Dataset entries:
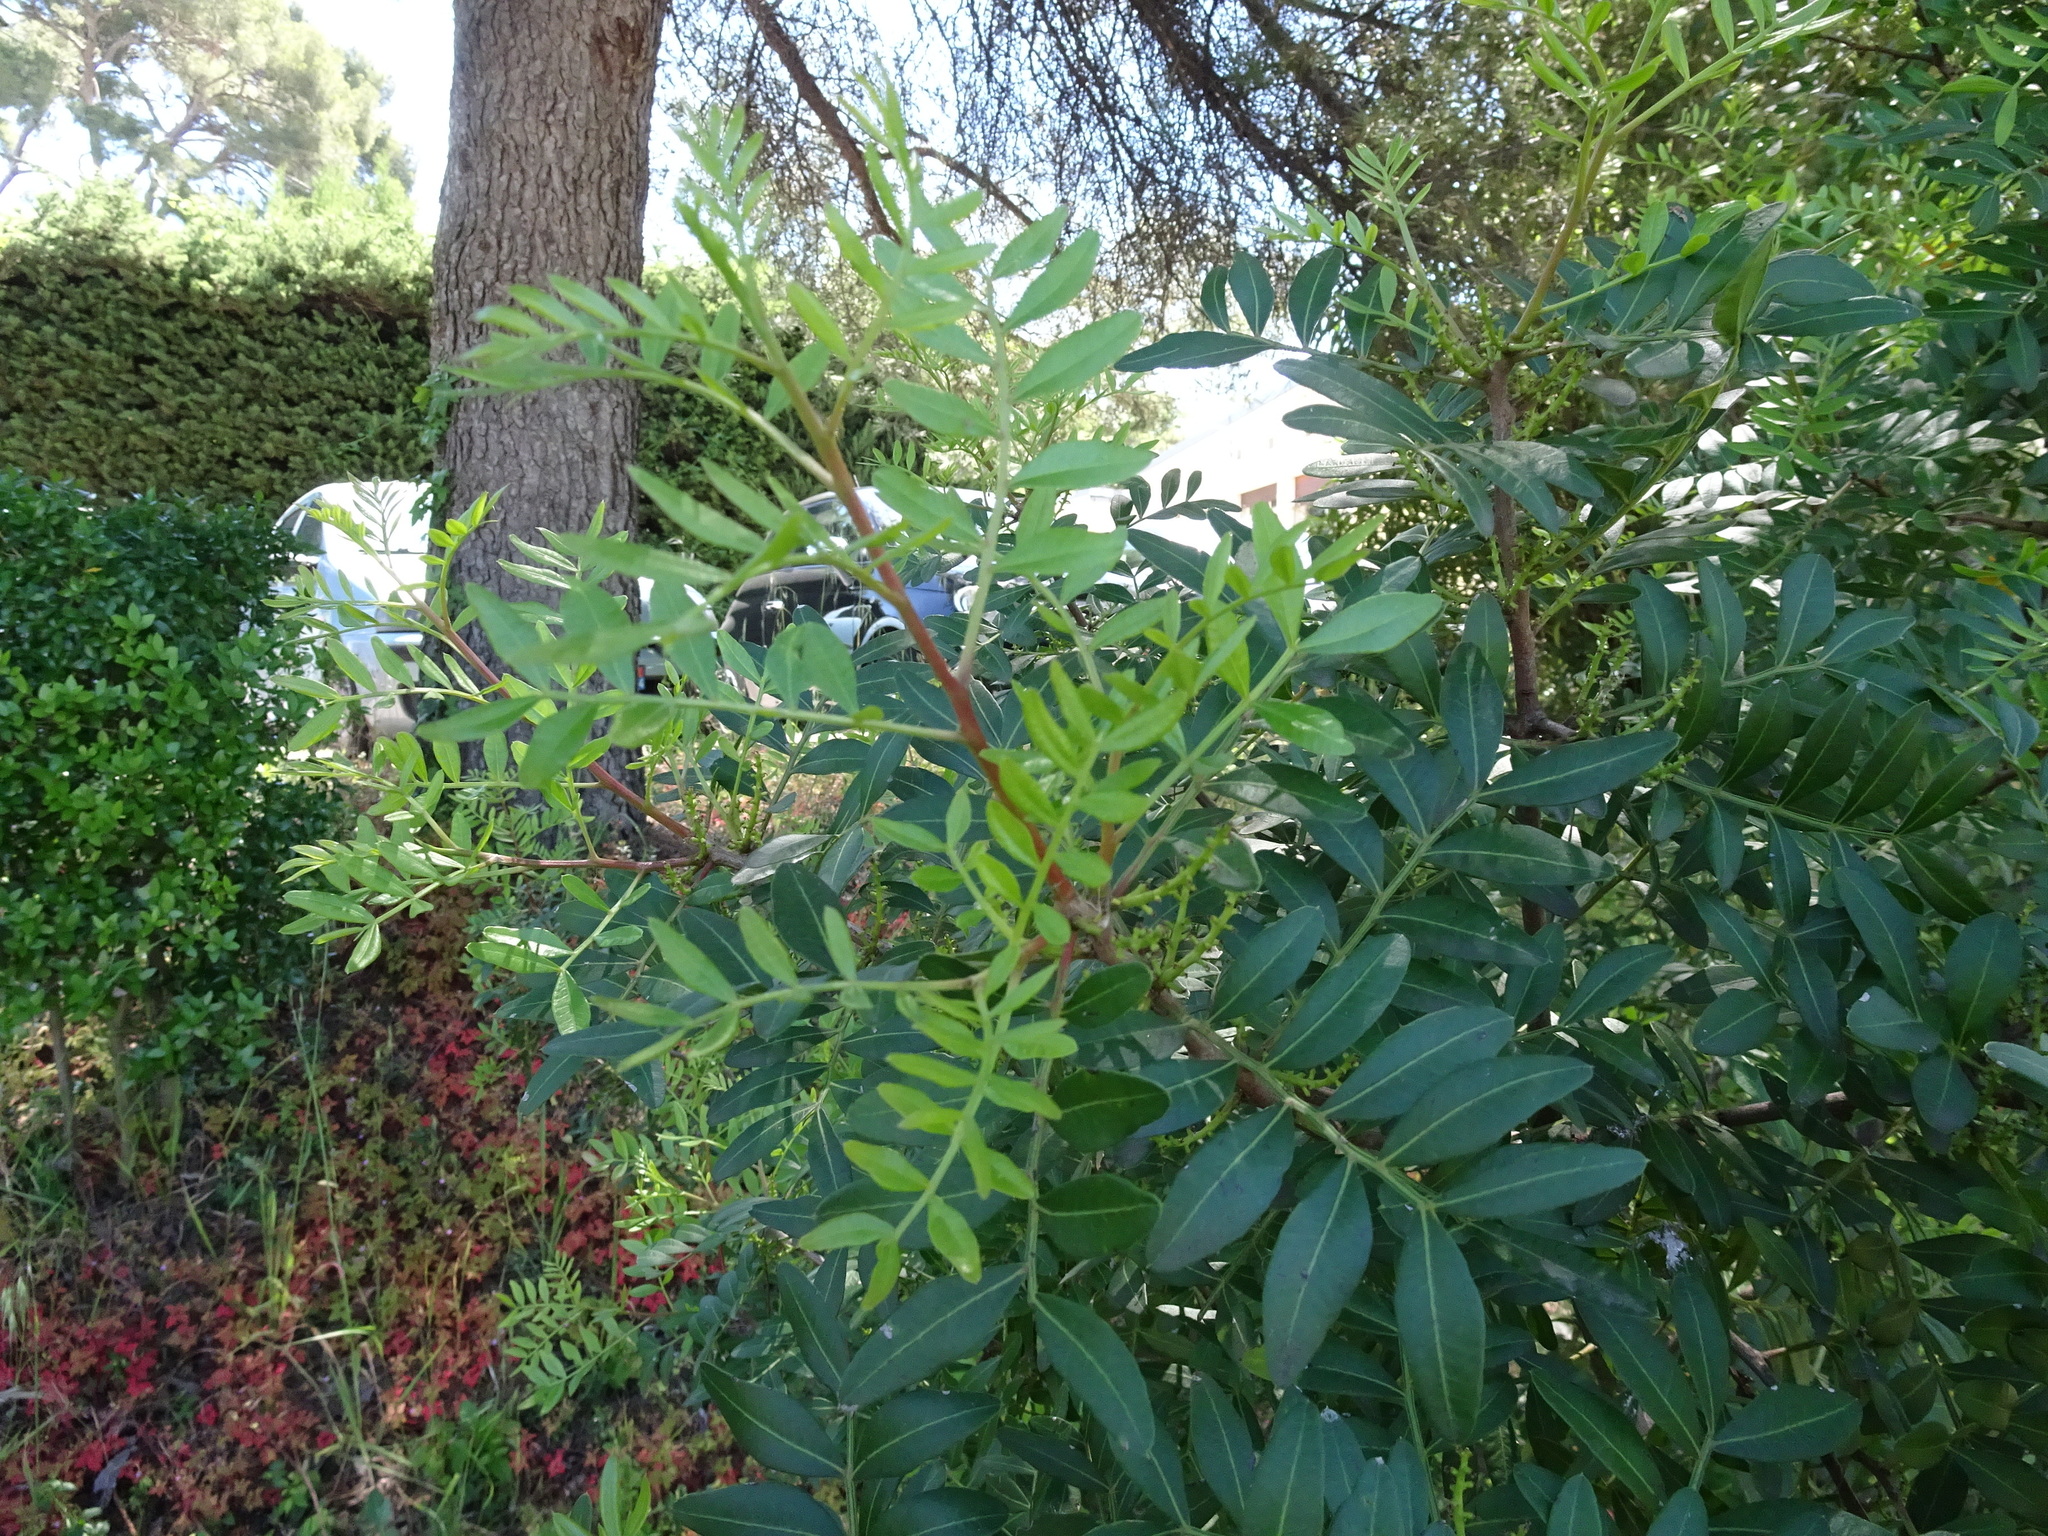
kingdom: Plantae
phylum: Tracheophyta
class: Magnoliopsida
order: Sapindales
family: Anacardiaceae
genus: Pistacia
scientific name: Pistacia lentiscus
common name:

**Your goal**
Rewrite the lines of every entry, changing "scientific name" to "binomial name" and keeping everything else the same. Omit the pictures from your answer.

**Result of the task**
kingdom: Plantae
phylum: Tracheophyta
class: Magnoliopsida
order: Sapindales
family: Anacardiaceae
genus: Pistacia
binomial name: Pistacia lentiscus
common name:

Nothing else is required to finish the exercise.